The Nat Semi 16032 project:

Then, I did a little side consulting for a group at the Med School, and advised them to buy a system based on the NS 16032 that ran Genix. I didn't have the time to do a big project for them, but suggested this would be capable of doing what they wanted in a data acquisition/ data analysis project. The machine was made by Logical Machine Co. of Chicago, which soon folded. But, the machine worked, and came with schematics, so I was able to clone it! So, after some effort, I had a 32-bit Genix system running. But, it was SLOW!!! In fact, it was so slow that even editing a file was a maddening effort, but I did learn some stuff about Unix-derived systems.
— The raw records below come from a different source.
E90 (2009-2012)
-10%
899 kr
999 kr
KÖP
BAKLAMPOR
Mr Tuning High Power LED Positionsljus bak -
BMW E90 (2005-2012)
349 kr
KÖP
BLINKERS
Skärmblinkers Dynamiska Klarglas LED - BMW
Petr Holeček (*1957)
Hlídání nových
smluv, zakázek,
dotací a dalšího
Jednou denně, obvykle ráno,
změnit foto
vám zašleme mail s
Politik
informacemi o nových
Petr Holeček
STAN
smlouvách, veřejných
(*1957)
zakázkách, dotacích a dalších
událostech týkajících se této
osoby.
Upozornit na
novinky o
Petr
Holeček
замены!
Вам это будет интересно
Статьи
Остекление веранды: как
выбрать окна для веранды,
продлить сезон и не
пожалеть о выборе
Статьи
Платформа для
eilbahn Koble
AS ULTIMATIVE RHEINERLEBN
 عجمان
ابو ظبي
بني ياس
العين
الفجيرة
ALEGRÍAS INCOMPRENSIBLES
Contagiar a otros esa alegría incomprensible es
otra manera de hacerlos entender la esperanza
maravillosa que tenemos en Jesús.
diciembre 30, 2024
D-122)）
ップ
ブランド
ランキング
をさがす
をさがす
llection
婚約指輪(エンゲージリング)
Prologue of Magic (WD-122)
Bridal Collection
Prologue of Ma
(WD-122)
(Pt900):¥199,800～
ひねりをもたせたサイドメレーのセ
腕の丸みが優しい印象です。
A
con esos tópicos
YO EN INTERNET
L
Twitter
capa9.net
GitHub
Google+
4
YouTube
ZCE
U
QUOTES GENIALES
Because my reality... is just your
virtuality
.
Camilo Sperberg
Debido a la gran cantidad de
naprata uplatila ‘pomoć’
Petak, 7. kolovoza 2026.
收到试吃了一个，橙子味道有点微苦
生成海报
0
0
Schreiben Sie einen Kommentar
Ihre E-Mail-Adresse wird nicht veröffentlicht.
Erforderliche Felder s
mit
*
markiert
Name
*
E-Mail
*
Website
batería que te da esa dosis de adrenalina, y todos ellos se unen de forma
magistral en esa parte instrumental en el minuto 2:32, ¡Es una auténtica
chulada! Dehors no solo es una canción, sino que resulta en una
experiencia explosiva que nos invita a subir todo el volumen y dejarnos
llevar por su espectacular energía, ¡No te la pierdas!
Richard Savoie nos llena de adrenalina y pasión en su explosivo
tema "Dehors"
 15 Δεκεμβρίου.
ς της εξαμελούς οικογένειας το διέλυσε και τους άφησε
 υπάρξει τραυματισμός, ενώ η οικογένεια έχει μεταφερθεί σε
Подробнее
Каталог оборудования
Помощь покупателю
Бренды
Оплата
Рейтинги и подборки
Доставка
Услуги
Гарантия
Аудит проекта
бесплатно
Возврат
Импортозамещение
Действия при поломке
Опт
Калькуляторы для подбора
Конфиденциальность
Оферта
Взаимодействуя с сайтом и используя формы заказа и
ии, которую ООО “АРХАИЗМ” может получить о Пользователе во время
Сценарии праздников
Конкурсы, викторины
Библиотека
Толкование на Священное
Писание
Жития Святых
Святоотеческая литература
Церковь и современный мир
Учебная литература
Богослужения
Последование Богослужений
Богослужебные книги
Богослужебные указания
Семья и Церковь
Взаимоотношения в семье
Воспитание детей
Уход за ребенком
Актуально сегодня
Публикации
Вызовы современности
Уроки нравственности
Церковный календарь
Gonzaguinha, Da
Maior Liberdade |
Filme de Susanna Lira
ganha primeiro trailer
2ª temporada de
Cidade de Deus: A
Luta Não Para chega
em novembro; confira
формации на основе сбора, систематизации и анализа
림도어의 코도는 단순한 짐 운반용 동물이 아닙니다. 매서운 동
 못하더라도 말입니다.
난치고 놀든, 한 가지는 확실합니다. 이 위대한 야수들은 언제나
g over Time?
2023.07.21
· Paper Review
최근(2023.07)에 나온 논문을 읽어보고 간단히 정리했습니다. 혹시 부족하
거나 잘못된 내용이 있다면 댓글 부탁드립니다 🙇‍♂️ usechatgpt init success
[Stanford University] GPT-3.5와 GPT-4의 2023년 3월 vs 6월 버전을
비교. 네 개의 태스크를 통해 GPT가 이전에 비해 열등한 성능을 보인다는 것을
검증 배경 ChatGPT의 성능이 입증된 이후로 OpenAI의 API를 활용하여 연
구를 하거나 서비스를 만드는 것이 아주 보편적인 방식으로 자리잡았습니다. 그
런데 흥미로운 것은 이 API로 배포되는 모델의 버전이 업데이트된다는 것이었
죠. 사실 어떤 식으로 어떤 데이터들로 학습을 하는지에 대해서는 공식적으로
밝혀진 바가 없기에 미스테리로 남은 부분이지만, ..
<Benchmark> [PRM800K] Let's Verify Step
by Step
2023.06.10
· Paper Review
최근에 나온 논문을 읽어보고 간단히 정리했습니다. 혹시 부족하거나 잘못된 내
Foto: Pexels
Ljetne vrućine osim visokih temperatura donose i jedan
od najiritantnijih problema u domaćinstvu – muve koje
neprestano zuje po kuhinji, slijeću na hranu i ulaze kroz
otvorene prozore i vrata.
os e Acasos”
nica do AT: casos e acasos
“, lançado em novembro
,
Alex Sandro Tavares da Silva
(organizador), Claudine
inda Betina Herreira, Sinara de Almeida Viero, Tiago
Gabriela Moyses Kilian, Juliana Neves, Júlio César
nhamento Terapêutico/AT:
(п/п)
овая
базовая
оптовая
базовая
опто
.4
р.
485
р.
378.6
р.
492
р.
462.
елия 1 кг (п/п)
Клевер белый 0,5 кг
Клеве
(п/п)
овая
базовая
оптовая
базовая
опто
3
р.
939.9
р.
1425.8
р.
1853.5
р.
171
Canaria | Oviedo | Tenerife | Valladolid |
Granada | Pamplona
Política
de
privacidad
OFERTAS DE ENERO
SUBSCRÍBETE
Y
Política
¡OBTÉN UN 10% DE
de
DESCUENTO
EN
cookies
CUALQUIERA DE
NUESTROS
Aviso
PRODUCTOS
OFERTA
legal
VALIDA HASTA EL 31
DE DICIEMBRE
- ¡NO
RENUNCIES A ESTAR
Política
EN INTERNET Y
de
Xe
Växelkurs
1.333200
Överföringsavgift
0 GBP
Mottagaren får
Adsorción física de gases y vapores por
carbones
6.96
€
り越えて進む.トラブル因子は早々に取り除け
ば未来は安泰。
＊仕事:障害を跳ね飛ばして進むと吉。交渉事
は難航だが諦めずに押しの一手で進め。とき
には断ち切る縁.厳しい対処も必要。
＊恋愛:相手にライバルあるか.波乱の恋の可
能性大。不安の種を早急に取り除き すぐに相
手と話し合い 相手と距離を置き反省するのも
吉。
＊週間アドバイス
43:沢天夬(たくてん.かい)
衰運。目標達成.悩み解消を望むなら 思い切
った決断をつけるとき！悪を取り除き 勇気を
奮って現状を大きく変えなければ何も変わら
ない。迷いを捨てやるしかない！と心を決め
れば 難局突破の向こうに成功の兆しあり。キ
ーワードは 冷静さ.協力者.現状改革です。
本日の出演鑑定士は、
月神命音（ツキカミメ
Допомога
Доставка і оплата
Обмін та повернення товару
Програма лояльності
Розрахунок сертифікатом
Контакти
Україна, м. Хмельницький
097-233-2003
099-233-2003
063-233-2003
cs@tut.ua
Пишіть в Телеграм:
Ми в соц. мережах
Oh, I had a cast-off Versatec 1200 electrostatic printer from work, which could print text at 1200 LPM, but when printing in bit-map form it was achingly slow, about 10 minutes per page. I had made some mistakes in the driver like allocating and freeing the data buffer for every data block. But, I was really working in the dark, I knew NOTHING of Unix device driver writing.
16032 CPU, front
16032 CPU, wiring
16032 memory interface, front

This interfaced to a GE/Intersil bulk memory I got from a brain scanner when one of my friends did an upgrade on it. I'm thinking it was probably 256 K bytes, but don't quite recall.